The measure includes steep civil penalties for delivery services, including a $10,000-per-violation fine for restricting restaurants from using customer information to market to them directly. Apps would face $10,000-per-day fines for listing restaurants without their permission, not clearly providing to restaurants their terms and conditions, or for limiting the number of transactions businesses could dispute.
That last change is sorely needed for a business arrangement in which delivery companies hold significant advantages over the food establishments they rely upon, a DRA spokesperson said.
As noted by the Financial Times, the Digital Restaurant Association has ties to former Uber CEO Travis Kalanick, whose CloudKitchens startup of so-called “ghost kitchens” stands to gain greatly from the ordinance’s passage.
“When a customer is unhappy with their delivery — if it’s cold because the driver had to deliver to other addresses beforehand or the food has ingredients a customer is allergic to — the refund comes from the restaurant. So, at the end of the month, the apps go back to the restaurants and say, ‘You sold $10,000 worth of food but had $2,000 worth of disputes; here’s $8,000,’ and restaurants have no way to dispute that,’” the spokesperson said.
He added that the ordinance will bring standards for delivery apps in line with other digital services.
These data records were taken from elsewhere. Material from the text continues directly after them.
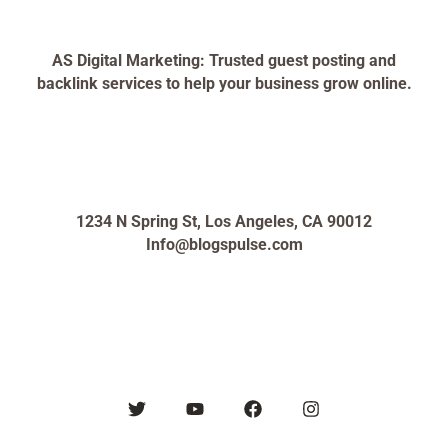
AS Digital Marketing: Trusted guest posting and
backlink services to help your business grow online.
1234 N Spring St, Los Angeles, CA 90012
Info@blogspulse.com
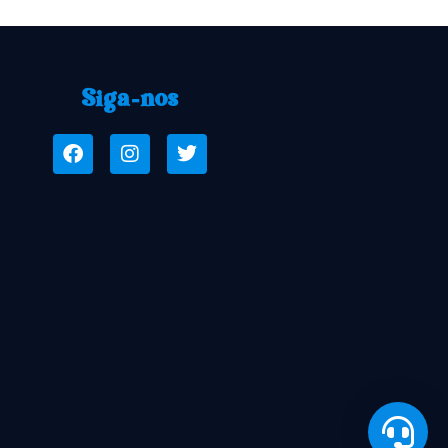
Siga-nos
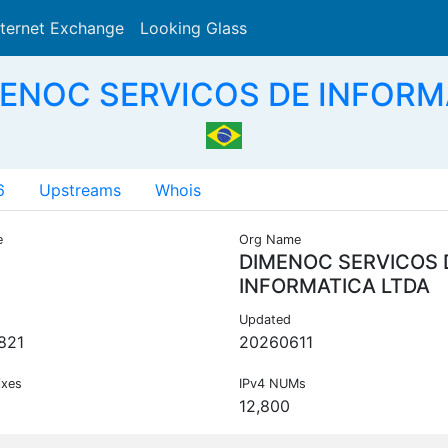
nternet Exchange
Looking Glass
Search
MENOC SERVICOS DE INFORMA
6
Upstreams
Whois
e
Org Name
DIMENOC SERVICOS 
INFORMATICA LTDA
Updated
821
20260611
ixes
IPv4 NUMs
12,800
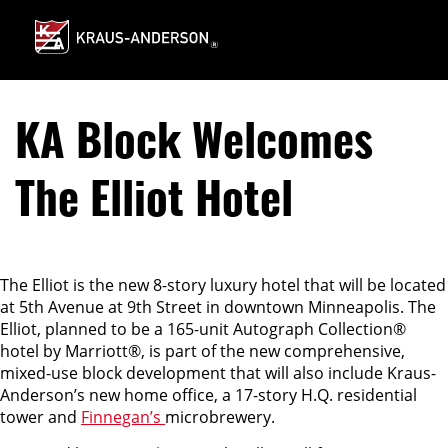
Skip
to
Main
Content
KA Block Welcomes
The Elliot Hotel
The Elliot is the new 8-story luxury hotel that will be located
at 5th Avenue at 9th Street in downtown Minneapolis. The
Elliot, planned to be a 165-unit Autograph Collection®
hotel by Marriott®, is part of the new comprehensive,
mixed-use block development that will also include Kraus-
Anderson’s new home office, a 17-story H.Q. residential
tower and
Finnegan’s
microbrewery.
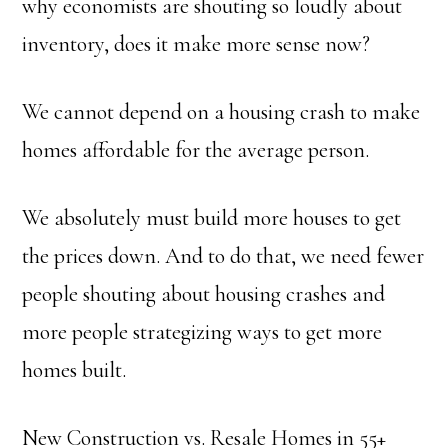
why economists are shouting so loudly about
inventory, does it make more sense now?
We cannot depend on a housing crash to make
homes affordable for the average person.
We absolutely must build more houses to get
the prices down. And to do that, we need fewer
people shouting about housing crashes and
more people strategizing ways to get more
homes built.
New Construction vs. Resale Homes in 55+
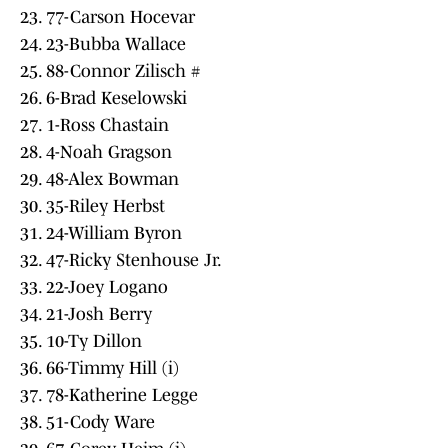
23. 77-Carson Hocevar
24. 23-Bubba Wallace
25. 88-Connor Zilisch #
26. 6-Brad Keselowski
27. 1-Ross Chastain
28. 4-Noah Gragson
29. 48-Alex Bowman
30. 35-Riley Herbst
31. 24-William Byron
32. 47-Ricky Stenhouse Jr.
33. 22-Joey Logano
34. 21-Josh Berry
35. 10-Ty Dillon
36. 66-Timmy Hill (i)
37. 78-Katherine Legge
38. 51-Cody Ware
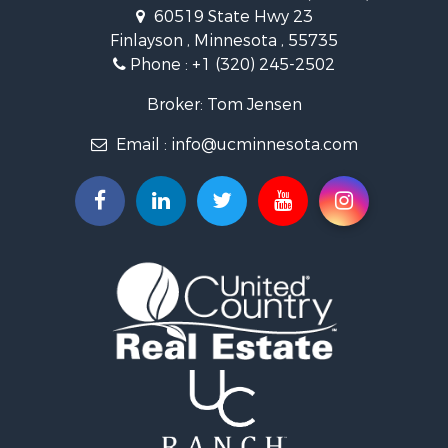
Investment & Income for Sale
60519 State Hwy 23
Land for Sale
Finlayson , Minnesota , 55735
Commercial Property for Sale
Phone :
+1 (320) 245-2502
Fishing for Sale
Lakefront Property for Sale
Broker: Tom Jensen
Recreational Property for Sale
Email :
info@ucminnesota.com
Log Homes & Cabins for Sale
Investment & Income for Sale
Recreational Property for Sale
Recreational Property for Sale
Riverfront Property for Sale
Lakefront Property for Sale
Land for Sale
Land for Sale
Hunting for Sale
Lakefront Property for Sale
Investment & Income for Sale
Land for Sale
RV Parks & Mobile Homes for Sale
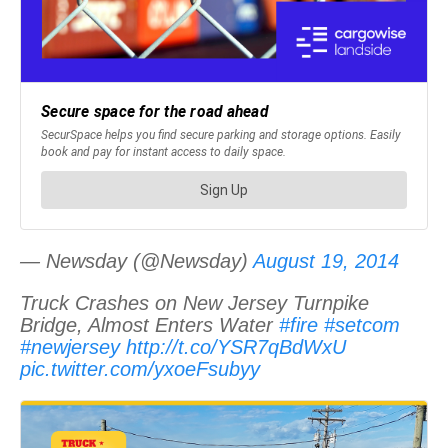
— Newsday (@Newsday)
August 19, 2014
Truck Crashes on New Jersey Turnpike
Bridge, Almost Enters Water
#fire
#setcom
#newjersey
http://t.co/YSR7qBdWxU
pic.twitter.com/yxoeFsubyy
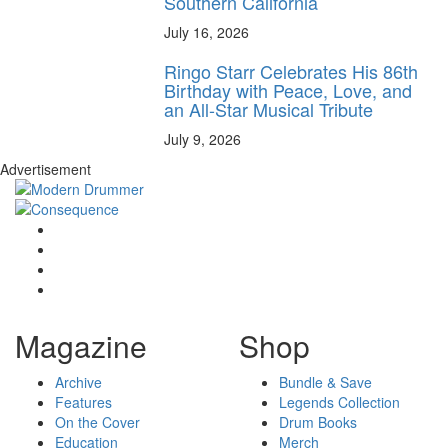
Southern California
July 16, 2026
Ringo Starr Celebrates His 86th
Birthday with Peace, Love, and
an All-Star Musical Tribute
July 9, 2026
Advertisement
Magazine
Shop
Archive
Bundle & Save
Features
Legends Collection
On the Cover
Drum Books
Education
Merch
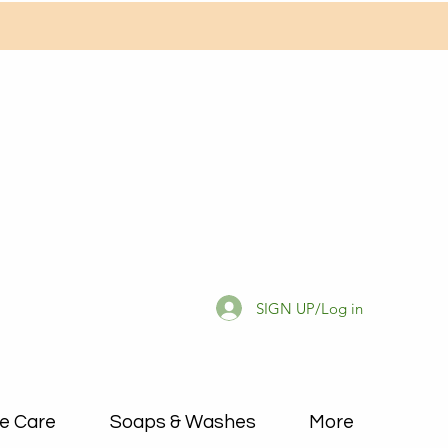
SIGN UP/Log in
e Care
Soaps & Washes
More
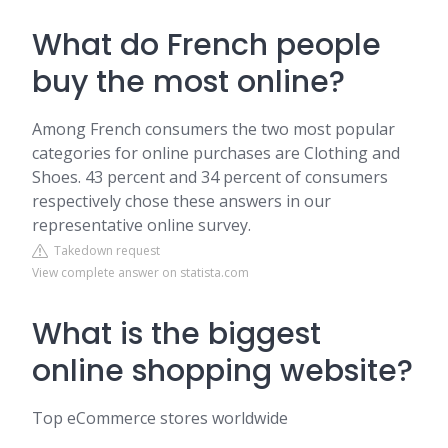
What do French people
buy the most online?
Among French consumers the two most popular
categories for online purchases are Clothing and
Shoes. 43 percent and 34 percent of consumers
respectively chose these answers in our
representative online survey.
Takedown request
View complete answer on statista.com
What is the biggest
online shopping website?
Top eCommerce stores worldwide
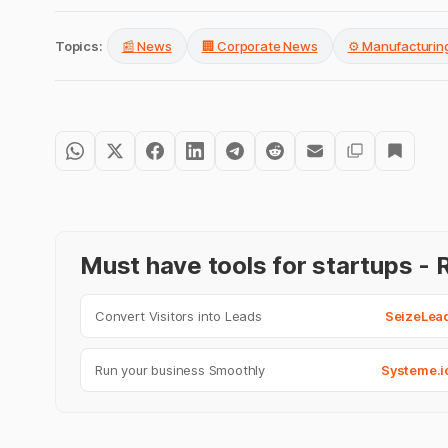
Topics:
📰 News
🏢 Corporate News
⚙️ Manufacturin
Must have tools for startups 
Convert Visitors into Leads
SeizeLea
Run your business Smoothly
Systeme.i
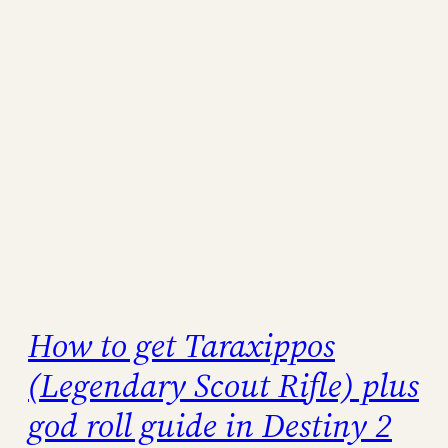
How to get Taraxippos
(Legendary Scout Rifle) plus
god roll guide in Destiny 2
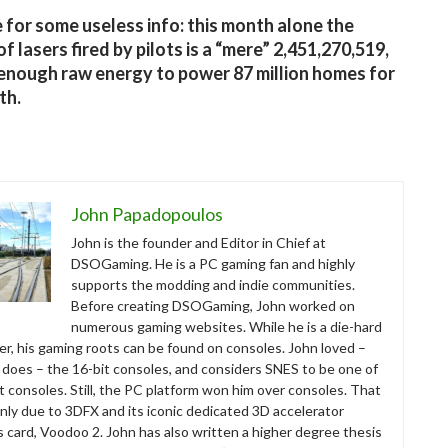
 for some useless info: this month alone the
f lasers fired by pilots is a “mere” 2,451,270,519,
 enough raw energy to power 87 million homes for
th.
John Papadopoulos
John is the founder and Editor in Chief at
DSOGaming. He is a PC gaming fan and highly
supports the modding and indie communities.
Before creating DSOGaming, John worked on
numerous gaming websites. While he is a die-hard
r, his gaming roots can be found on consoles. John loved –
ll does – the 16-bit consoles, and considers SNES to be one of
t consoles. Still, the PC platform won him over consoles. That
nly due to 3DFX and its iconic dedicated 3D accelerator
s card, Voodoo 2. John has also written a higher degree thesis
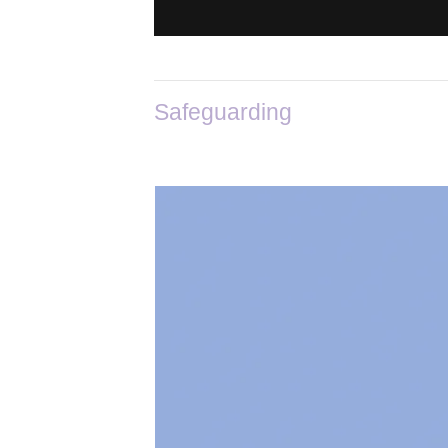
Safeguarding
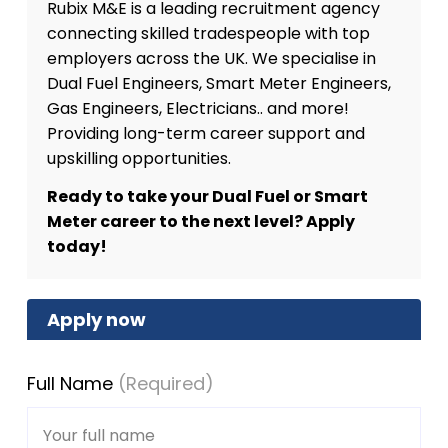
Rubix M&E is a leading recruitment agency
connecting skilled tradespeople with top
employers across the UK. We specialise in
Dual Fuel Engineers, Smart Meter Engineers,
Gas Engineers, Electricians.. and more!
Providing long-term career support and
upskilling opportunities.
Ready to take your Dual Fuel or Smart
Meter career to the next level? Apply
today!
Apply now
Full Name
(Required)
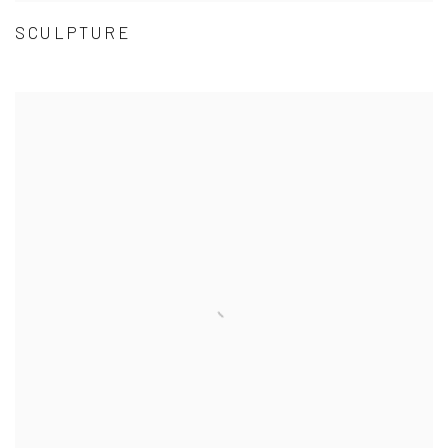
SCULPTURE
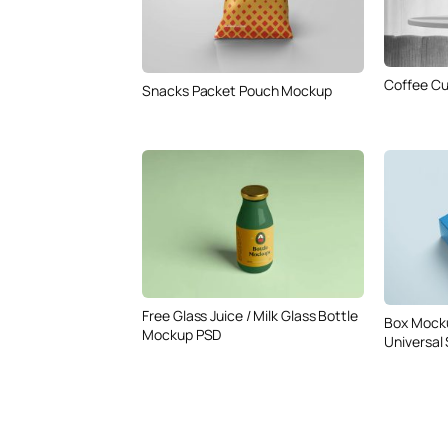
Coffee Cu
Snacks Packet Pouch Mockup
Free Glass Juice / Milk Glass Bottle
Box Mock
Mockup PSD
Universal 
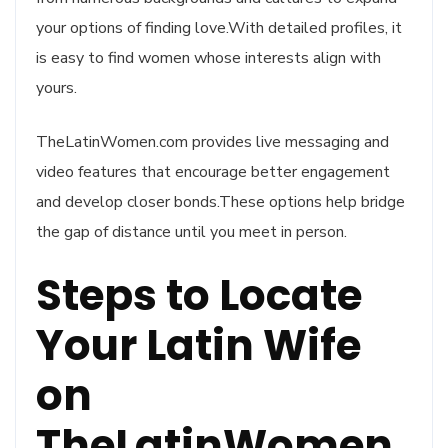
your options of finding love.With detailed profiles, it
is easy to find women whose interests align with
yours.
TheLatinWomen.com provides live messaging and
video features that encourage better engagement
and develop closer bonds.These options help bridge
the gap of distance until you meet in person.
Steps to Locate
Your Latin Wife
on
TheLatinWomen.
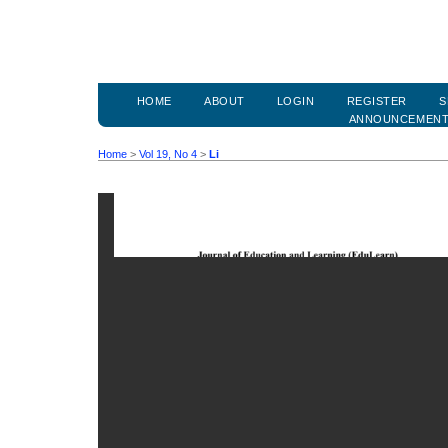
HOME
ABOUT
LOGIN
REGISTER
S
ANNOUNCEMEN
Home
>
Vol 19, No 4
>
Li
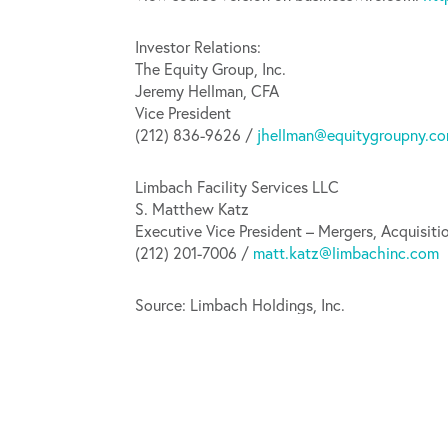
Investor Relations:
The Equity Group, Inc.
Jeremy Hellman, CFA
Vice President
(212) 836-9626 /
jhellman@equitygroupny.c
Limbach Facility Services LLC
S. Matthew Katz
Executive Vice President – Mergers, Acquisiti
(212) 201-7006 /
matt.katz@limbachinc.com
Source: Limbach Holdings, Inc.
Released May 7, 2020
“When you use Orbitz or Expedia, the hotel and rental car companies get all your information,” he said. “Delivery apps are the only place where they don’t share the consumer’s information with the business they’re using — restaurants that are actually handling our food and know their products far better than the apps.”
In a phone interview, McGhee pushed back on the suggestion his ordinance will expose people’s sensitive data. He said people’s private information “would not be disclosed outside what is already disclosed,” such as their names, addresses and phone numbers.
However, he also vowed to modify the measure’s language “to make it even tighter.”
McGhee’s ordinance, next up for a public hearing Sept. 11 at the Chairman’s Policy Council & Intergovernmental Affairs Committee, differs from similarly targeted regulations outside the Sunshine State.
As Miami Today detailed, a recently effective Portland law caps the amount of money food delivery services can take from restaurants at 15% for delivery orders and 4% for takeout. No such caps exist in the Miami-Dade measure.
In Texas, it’s illegal for apps to charge restaurants fees unless it is agreed to in writing. California prohibits apps from charging more than what restaurants do for menu items. And similar to the proposal in Miami-Dade, an Iowa law that passed last year bars apps from offering deliveries from restaurants with which they do not have an agreement.
“It doesn’t let a third party delivery system just take Mike’s logo and take Mike’s menu and put it in their mobile app because a consumer believes you have a relationship and Mike does not have any idea who it is,” Iowa Restaurant Association President and CEO Jessica Dunker told PBS in May 2022.
“It also has a certain amount of liability so that if the driver runs over someone with a car it isn’t Mike’s fault that that has happened.”